## What to work on
Turn only the lines of the listing below, from the line with "scientific name: Vernonia sp." up to and including the line with "collection date: 1985-05-18", into a numbered list, leaving out any blank lines.

## Records for the task

- - -

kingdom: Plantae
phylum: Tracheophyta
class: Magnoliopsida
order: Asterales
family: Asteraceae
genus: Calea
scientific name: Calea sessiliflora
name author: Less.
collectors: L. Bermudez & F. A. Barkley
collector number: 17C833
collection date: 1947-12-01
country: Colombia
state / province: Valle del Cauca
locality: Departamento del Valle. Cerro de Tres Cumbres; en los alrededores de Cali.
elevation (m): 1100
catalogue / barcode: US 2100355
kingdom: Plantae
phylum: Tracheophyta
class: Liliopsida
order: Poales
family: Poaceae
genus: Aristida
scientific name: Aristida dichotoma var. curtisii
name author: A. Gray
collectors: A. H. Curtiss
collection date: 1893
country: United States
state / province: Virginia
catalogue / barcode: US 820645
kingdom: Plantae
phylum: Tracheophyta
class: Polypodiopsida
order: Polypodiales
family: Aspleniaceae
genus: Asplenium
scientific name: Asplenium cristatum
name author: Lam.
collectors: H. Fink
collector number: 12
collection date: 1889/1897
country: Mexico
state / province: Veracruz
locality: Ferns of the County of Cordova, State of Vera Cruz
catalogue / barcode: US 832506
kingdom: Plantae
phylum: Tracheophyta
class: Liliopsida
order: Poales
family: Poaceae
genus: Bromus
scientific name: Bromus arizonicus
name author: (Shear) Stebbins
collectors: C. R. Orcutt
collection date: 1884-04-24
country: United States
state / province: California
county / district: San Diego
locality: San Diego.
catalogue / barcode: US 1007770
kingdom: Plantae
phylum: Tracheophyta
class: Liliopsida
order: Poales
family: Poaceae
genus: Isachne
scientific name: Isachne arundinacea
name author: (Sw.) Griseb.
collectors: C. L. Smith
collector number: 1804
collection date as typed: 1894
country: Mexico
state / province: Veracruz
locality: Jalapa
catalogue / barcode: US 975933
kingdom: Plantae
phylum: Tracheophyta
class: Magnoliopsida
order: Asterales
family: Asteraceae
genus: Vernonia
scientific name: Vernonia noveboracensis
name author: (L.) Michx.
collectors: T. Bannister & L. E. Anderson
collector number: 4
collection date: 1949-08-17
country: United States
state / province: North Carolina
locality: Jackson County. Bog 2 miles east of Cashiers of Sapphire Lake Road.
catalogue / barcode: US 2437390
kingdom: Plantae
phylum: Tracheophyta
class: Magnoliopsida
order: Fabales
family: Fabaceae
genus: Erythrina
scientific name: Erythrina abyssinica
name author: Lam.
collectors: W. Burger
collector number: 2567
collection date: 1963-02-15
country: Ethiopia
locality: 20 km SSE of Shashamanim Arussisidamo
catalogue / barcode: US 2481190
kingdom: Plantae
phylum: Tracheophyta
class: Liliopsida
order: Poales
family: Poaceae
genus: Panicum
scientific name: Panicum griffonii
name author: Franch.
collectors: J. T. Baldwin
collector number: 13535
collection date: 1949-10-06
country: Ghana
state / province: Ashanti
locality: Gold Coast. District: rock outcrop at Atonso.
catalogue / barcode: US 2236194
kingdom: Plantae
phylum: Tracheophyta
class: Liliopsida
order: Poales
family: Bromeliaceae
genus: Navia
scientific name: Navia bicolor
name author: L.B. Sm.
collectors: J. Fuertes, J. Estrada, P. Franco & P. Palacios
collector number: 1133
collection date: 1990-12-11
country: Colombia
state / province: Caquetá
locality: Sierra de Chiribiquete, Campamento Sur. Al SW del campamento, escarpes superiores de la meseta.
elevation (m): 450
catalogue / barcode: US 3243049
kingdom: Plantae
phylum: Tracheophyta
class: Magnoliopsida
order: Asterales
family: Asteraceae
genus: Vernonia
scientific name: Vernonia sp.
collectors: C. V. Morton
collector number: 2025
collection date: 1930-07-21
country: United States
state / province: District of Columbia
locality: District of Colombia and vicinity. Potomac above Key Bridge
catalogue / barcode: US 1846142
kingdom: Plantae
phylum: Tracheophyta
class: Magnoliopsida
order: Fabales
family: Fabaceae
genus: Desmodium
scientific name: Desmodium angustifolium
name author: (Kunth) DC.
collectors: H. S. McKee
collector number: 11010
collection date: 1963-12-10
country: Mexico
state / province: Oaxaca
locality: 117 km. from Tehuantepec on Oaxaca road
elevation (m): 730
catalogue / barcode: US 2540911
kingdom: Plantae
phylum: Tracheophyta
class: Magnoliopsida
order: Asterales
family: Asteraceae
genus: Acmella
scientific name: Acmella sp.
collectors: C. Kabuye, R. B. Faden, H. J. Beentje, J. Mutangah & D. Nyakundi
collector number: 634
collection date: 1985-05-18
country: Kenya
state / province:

- - -

## Result of this exercise
1. scientific name: Vernonia sp.
2. collectors: C. V. Morton
3. collector number: 2025
4. collection date: 1930-07-21
5. country: United States
6. state / province: District of Columbia
7. locality: District of Colombia and vicinity. Potomac above Key Bridge
8. catalogue / barcode: US 1846142
9. kingdom: Plantae
10. phylum: Tracheophyta
11. class: Magnoliopsida
12. order: Fabales
13. family: Fabaceae
14. genus: Desmodium
15. scientific name: Desmodium angustifolium
16. name author: (Kunth) DC.
17. collectors: H. S. McKee
18. collector number: 11010
19. collection date: 1963-12-10
20. country: Mexico
21. state / province: Oaxaca
22. locality: 117 km. from Tehuantepec on Oaxaca road
23. elevation (m): 730
24. catalogue / barcode: US 2540911
25. kingdom: Plantae
26. phylum: Tracheophyta
27. class: Magnoliopsida
28. order: Asterales
29. family: Asteraceae
30. genus: Acmella
31. scientific name: Acmella sp.
32. collectors: C. Kabuye, R. B. Faden, H. J. Beentje, J. Mutangah & D. Nyakundi
33. collector number: 634
34. collection date: 1985-05-18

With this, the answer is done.